Liggan knew early on that she wanted her senior project to involve the military. She saw an organization’s website that was collecting books and movies to send to troops.
“So I thought, ‘Why not music’?”
There’s already a huge disconnect for members of the military when they come home from months of service, she said.
“‘All the music I loved a few months ago is old news,’” Liggan imagines them saying. As for her, “I couldn’t imagine going somewhere without my music.”
To help connect her with those who could benefit the most from the iPods, Parker Northrup, a retired airman after 24 years of active duty, put in a call to Langley Air Force Base in Hampton.
“Can’t just call the Pentagon and say, ‘Hey I want to send you some iPods,’” he said. But getting Langley involved is well worth the effort, he said. “Little things from home make a big difference.”
Master Sgt. Brian Lackman at Langley set up the destinations. Northrup said the iPods will likely go to service members deployed to work with new teams rather than with their customary units.
“Military folks are just like everybody else,” he said. During individual deployment, “it’s a little more challenging to establish a friend network.”
The effort required about $2,700 to buy the iPods and music to download. Liggan’s project proposal in October included a detailed fundraising plan that surprised senior project coordinator June Lehman.
“She had a goal in mind and knew how to get there,” Lehman said. “To know Kyle is to know someone who is confident.”
Liggan set up a Facebook page, blog and Twitter profile to promote the project. The St. Catherine’s School Foundation brought Tunes for Our Troops under its nonprofit arm. She read military biographies to better understand how the system works and relate to those she was helping.
During X-Term from March 4 to 8, Liggan amped up her fundraising efforts and went door to door in her western Henrico County neighborhood with her dog and asked businesses for donations to meet her goal by the March 8 deadline.
Midweek she had $1,100.
“I wasn’t sure if I was going to make it,” she said.
But thanks to several last-minute donations from individuals and businesses, Liggan surpassed her goal, totaling $3,058.
The six-month process has taught Liggan a lot about how a business is run — marketing, managing money and making realistic goals.

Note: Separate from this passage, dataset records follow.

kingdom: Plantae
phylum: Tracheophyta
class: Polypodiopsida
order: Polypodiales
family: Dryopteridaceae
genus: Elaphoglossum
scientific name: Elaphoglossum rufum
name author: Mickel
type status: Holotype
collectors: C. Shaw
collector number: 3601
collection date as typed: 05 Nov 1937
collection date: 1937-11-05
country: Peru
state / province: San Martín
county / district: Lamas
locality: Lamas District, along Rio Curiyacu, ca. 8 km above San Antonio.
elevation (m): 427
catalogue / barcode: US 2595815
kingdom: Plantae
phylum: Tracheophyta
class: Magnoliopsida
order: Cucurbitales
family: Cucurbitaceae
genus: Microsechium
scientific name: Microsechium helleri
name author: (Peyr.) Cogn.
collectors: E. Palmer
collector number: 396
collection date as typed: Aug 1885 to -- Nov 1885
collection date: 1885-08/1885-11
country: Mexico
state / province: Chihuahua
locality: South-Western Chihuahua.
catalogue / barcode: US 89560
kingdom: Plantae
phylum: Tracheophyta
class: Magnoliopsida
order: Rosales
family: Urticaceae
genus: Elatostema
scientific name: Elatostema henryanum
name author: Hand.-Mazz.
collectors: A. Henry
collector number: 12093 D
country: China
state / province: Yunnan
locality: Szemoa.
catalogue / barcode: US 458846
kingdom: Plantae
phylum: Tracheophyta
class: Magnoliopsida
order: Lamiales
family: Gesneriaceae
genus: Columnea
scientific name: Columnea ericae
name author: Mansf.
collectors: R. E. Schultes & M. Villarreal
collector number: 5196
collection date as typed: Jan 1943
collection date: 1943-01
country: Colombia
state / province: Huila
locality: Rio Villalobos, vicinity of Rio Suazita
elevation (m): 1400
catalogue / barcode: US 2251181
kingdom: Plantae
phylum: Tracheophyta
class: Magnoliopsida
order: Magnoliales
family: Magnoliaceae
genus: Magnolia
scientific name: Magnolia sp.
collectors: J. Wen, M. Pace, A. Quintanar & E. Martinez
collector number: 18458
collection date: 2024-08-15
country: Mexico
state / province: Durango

“I realized I couldn’t go everywhere in Richmond,” she said. “It was nice to be able to expand my knowledge on what already interests me.”
Lehman said Liggan came to her occasionally for guidance, but she didn’t need as much oversight as other students.
“Once she committed to this, she became self-functional … like a plane on autopilot,” Lehman said.
Liggan plans to study engineering when she heads to the University of Virginia in the fall so she can develop information systems for the military.
“I’ve always had an interest in the military,” she said, though no one in her family has served.
“Knowing that in the end it was really going to benefit those 51 or 52 people who have access to something that they didn’t have access to before … (it will) help them feel more at home.”